Error codes make it easier for users to log trouble tickets with the help-desk.

Once with the help-desk the trouble ticket can then be routed based on the error code (e.g. does O&M Team just need to restart a failed service or is this a memory leak issue which needs to be passed on to the Dev Team).

We should be careful not to return error codes for issues that can be resolved by the user. In those cases a descriptive error message is the way to go.

As an example: assume you have a form which takes in personal details of the user and then uses one or more remote services to process that data.

– For form validations (email addresses, telephone numbers etc.) we should return a proper descriptive error message.

– For issues related to network connectivity (remote service not reachable) we should return a proper descriptive error message.

– For issues related to the remote service which the user cannot do anything about (as described earlier) the error code should be returned with link to the help-desk contact details and perhaps more information (maybe an auto generated trouble ticket id – see next section).

5) Call an error processing routine/service

This is one where we detect an error response and call an error processing routine or service. This is especially use full not just for complex rule-based logging but also for automatic error reporting, trouble ticket creation, service performance management, self-monitoring etc.

It is often useful to have a service that encapsulates error handling logic rather than have your catch block or return value checks peppered with if-else blocks.

In this case the error response or exception is passed on to a service or routine that encapsulates the error processing logic. Some of the things that such a service or routine might do:

– Decide which log file to log the error in

– Decide the level of the error and create self-monitoring events and/or change life-cycle state of the system (restart, soft-shutdown etc.)

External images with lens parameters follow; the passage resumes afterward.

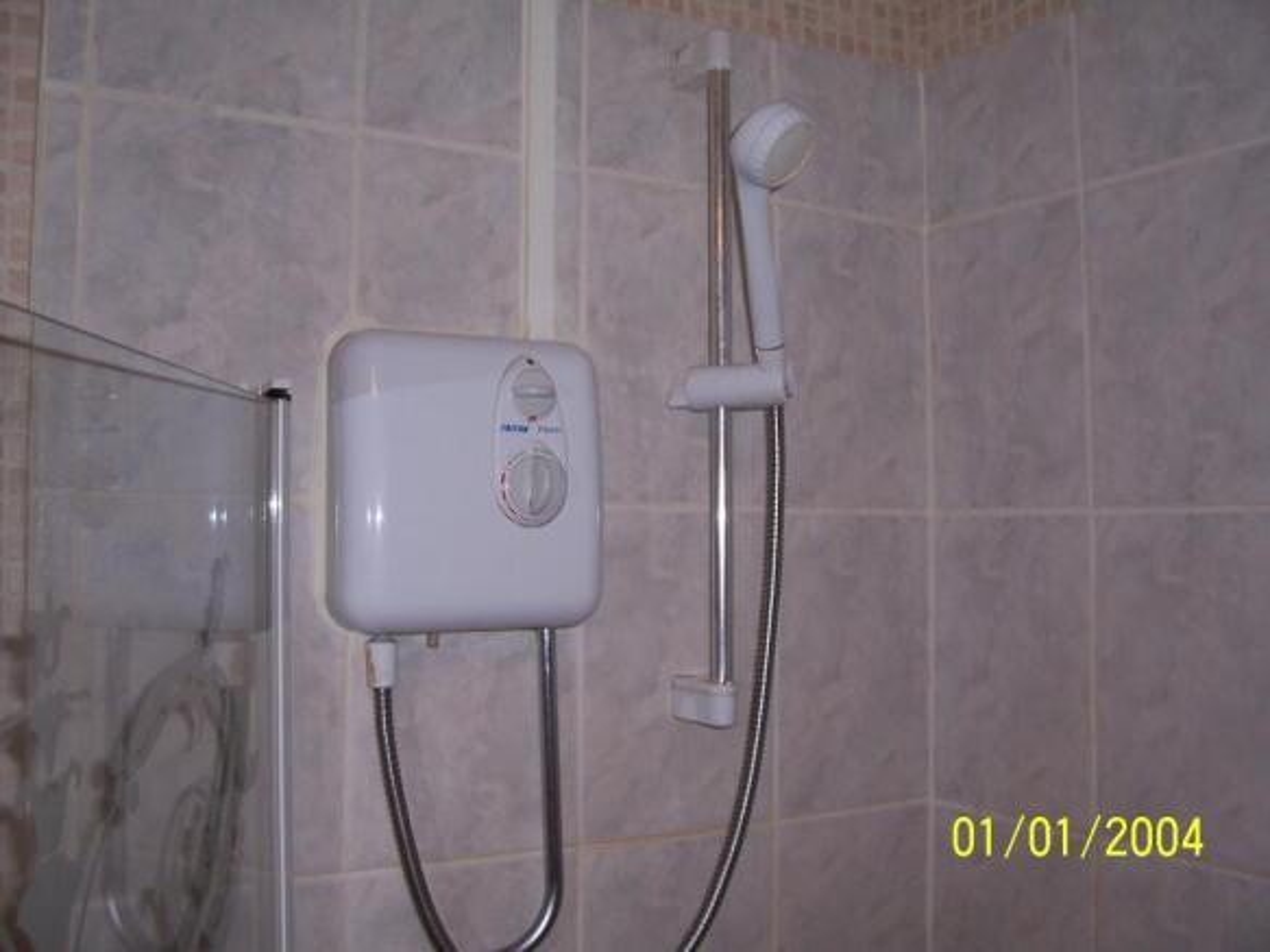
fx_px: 1247
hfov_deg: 54.0
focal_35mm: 34
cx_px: 635
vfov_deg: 41.8
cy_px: 476
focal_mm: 5.6
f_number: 2.7
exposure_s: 1/60
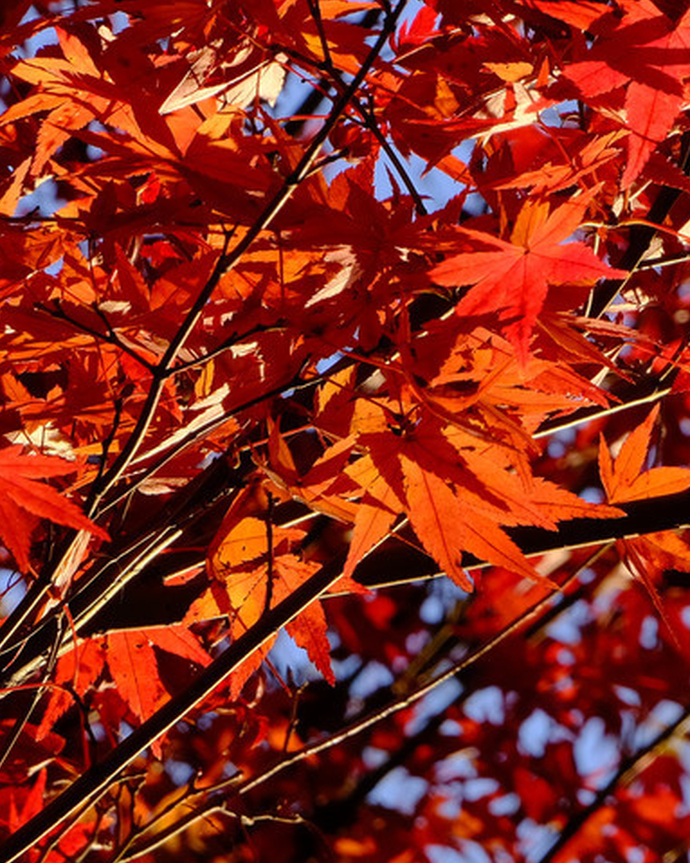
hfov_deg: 3.6
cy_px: 258
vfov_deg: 4.5
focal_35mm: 433
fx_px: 11057
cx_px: 794
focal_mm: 122.6
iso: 640
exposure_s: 1/100
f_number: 16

– Interface with trouble ticketing systems (e.g. when you get a major exception in Windows 7 OS it offers to send details to Microsoft)

– Interface with performance monitoring systems to report the health of the service

6) Shutdown (Fail-fast)

This means that the system is shutdown or made un-available as soon as any exception of significance is detected.

This behaviour is often required from critical pieces of software which should not work in a degraded state (so called mission critical software). For example you don’t want the auto-pilot of an A380 to work when it is getting internal errors while performing I/O. You want to kill that instance and switch over to a secondary system or warn the pilot and immediately transfer control to manual.

This is also very important for systems that deal with sensitive data such as online-banking applications (it is better to be not available to process online payments than to provide unreliable service). Users might accept a ‘Site Down’ notice but they will definitely NOT accept incorrect processing of their online payment instructions.

From the example above, because we failed fast and made the banking web-site unavailable we did not allow the impact of the error to spread to the user’s financial transaction.